Records from a dataset

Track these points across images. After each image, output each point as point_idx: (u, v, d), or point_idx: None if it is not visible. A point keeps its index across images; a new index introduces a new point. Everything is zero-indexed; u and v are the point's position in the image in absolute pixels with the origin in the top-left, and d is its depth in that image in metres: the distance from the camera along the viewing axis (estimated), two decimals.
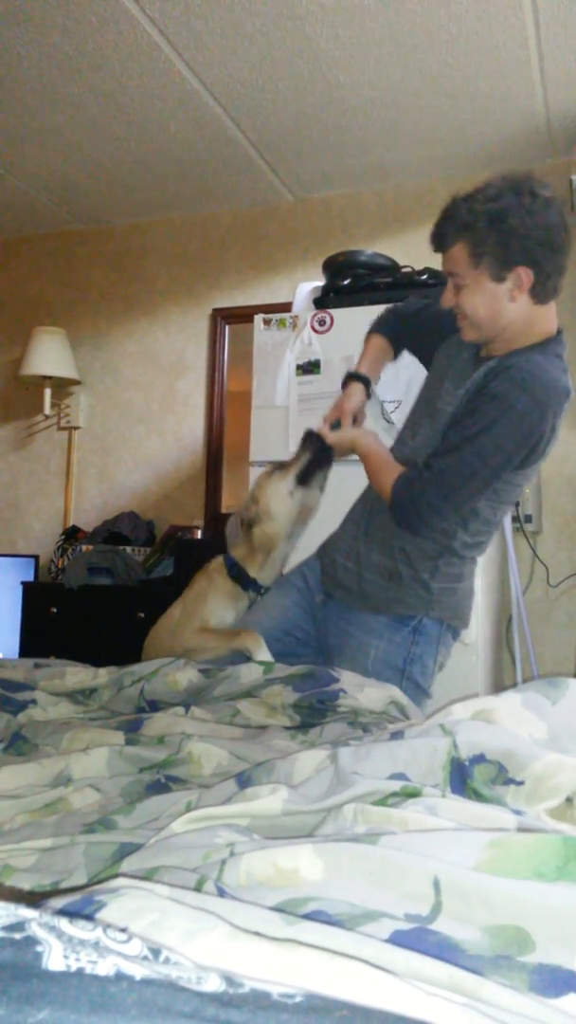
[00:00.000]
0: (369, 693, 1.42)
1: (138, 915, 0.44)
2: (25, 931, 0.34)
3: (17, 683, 1.49)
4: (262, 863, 0.60)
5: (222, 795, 0.90)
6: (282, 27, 2.44)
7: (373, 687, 1.46)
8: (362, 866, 0.56)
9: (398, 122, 2.94)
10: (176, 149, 3.16)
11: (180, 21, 2.42)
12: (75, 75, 2.70)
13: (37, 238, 3.98)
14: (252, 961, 0.39)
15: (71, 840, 0.82)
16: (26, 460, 3.89)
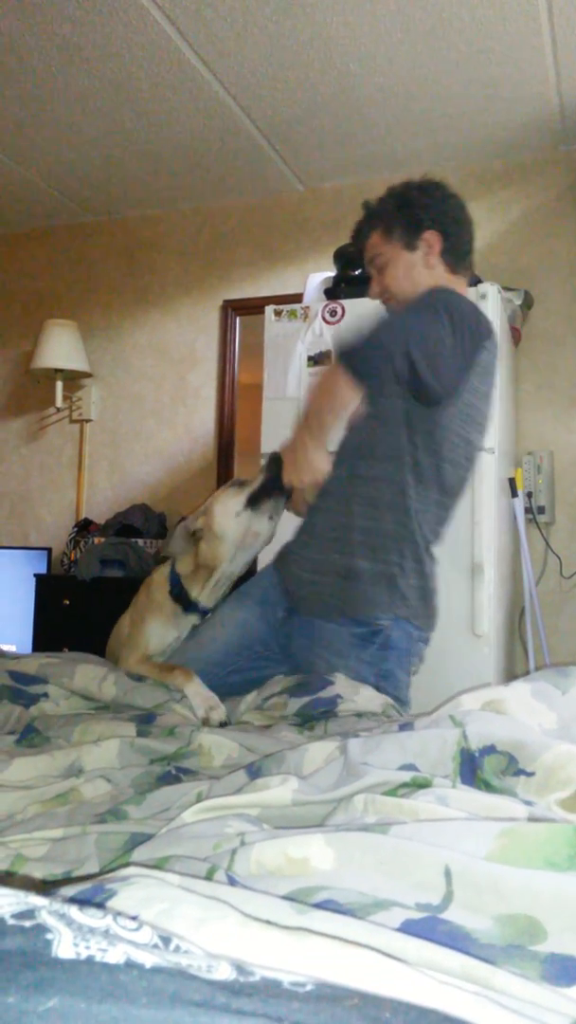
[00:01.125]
0: (365, 696, 1.42)
1: (148, 903, 0.44)
2: (35, 919, 0.34)
3: (30, 676, 1.50)
4: (273, 852, 0.60)
5: (232, 786, 0.90)
6: (292, 16, 2.43)
7: (367, 690, 1.46)
8: (373, 855, 0.56)
9: (409, 110, 2.92)
10: (186, 140, 3.15)
11: (190, 11, 2.41)
12: (85, 67, 2.70)
13: (48, 231, 3.98)
14: (263, 949, 0.39)
15: (83, 830, 0.83)
16: (38, 453, 3.91)
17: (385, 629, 1.63)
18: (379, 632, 1.62)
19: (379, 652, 1.62)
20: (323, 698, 1.39)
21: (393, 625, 1.63)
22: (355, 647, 1.62)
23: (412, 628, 1.67)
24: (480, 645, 2.43)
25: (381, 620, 1.63)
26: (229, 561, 1.70)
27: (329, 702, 1.38)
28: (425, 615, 1.70)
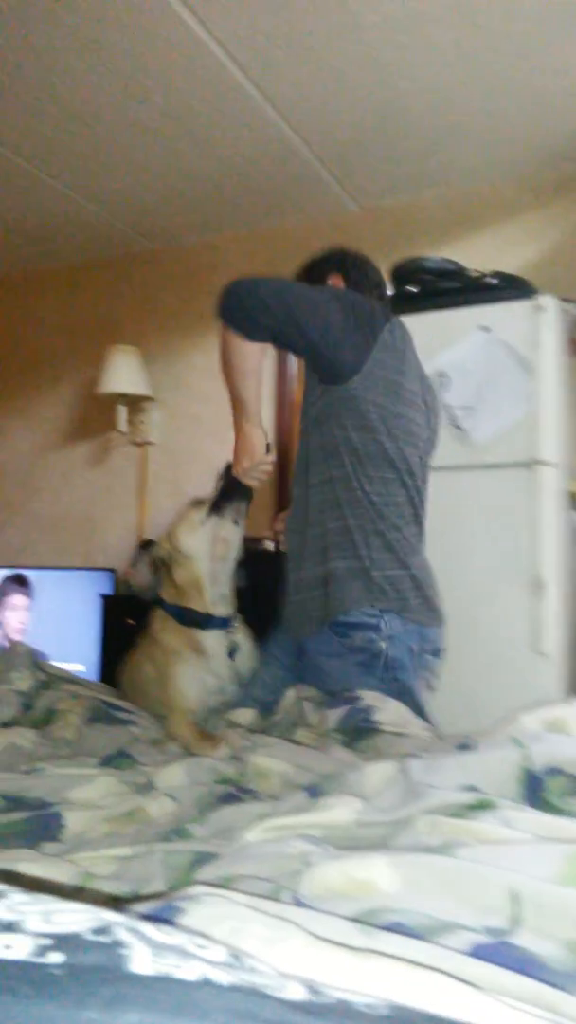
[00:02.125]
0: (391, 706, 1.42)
1: (218, 922, 0.45)
2: (111, 934, 0.35)
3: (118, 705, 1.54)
4: (337, 873, 0.60)
5: (293, 806, 0.90)
6: (344, 38, 2.46)
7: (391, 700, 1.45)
8: (438, 877, 0.56)
9: (462, 125, 2.92)
10: (243, 166, 3.21)
11: (245, 39, 2.47)
12: (144, 100, 2.78)
13: (110, 261, 4.09)
14: (332, 970, 0.40)
15: (148, 849, 0.84)
16: (102, 476, 4.00)
17: (383, 649, 1.59)
18: (378, 654, 1.59)
19: (385, 674, 1.59)
20: (359, 708, 1.39)
21: (388, 643, 1.59)
22: (361, 675, 1.58)
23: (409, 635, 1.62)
24: (544, 663, 2.38)
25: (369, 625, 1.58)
26: (210, 578, 1.65)
27: (366, 711, 1.38)
28: (419, 608, 1.65)
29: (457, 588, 2.33)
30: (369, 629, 1.59)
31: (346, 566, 1.60)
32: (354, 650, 1.59)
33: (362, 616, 1.59)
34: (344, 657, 1.60)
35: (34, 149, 3.10)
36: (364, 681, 1.56)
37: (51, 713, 1.47)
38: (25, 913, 0.35)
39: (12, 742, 1.31)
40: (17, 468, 4.21)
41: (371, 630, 1.59)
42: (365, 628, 1.59)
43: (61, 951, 0.32)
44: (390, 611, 1.60)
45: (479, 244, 3.26)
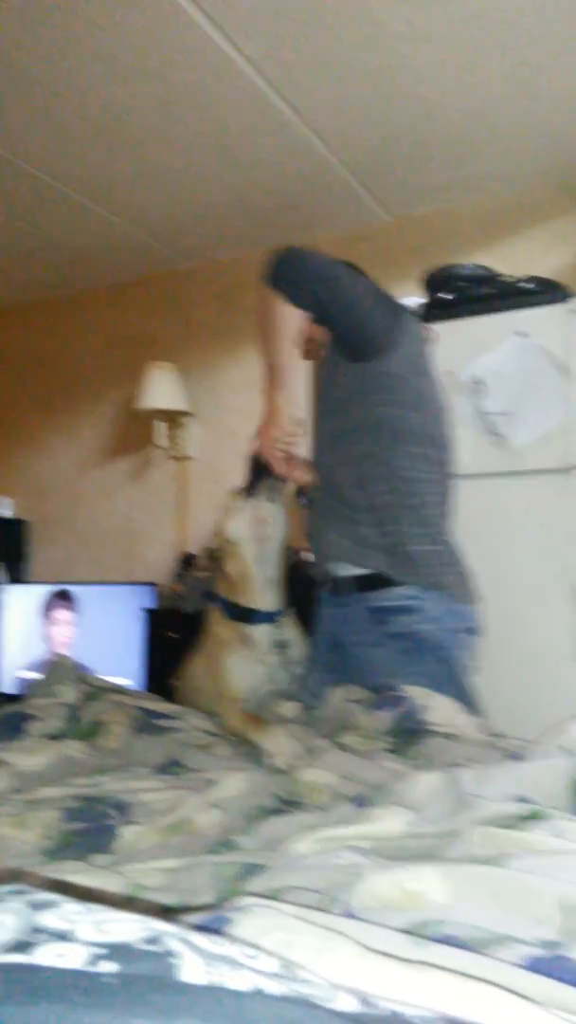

PROBLEM
Using the data above, reproduce exactly the lines from the line that contains "2: (25, 931, 0.34)" through the line that contains "16: (26, 460, 3.89)", including both.

RESPONSE TO THIS EXERCISE
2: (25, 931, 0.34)
3: (17, 683, 1.49)
4: (262, 863, 0.60)
5: (222, 795, 0.90)
6: (282, 27, 2.44)
7: (373, 687, 1.46)
8: (362, 866, 0.56)
9: (398, 122, 2.94)
10: (176, 149, 3.16)
11: (180, 21, 2.42)
12: (75, 75, 2.70)
13: (37, 238, 3.98)
14: (252, 961, 0.39)
15: (71, 840, 0.82)
16: (26, 460, 3.89)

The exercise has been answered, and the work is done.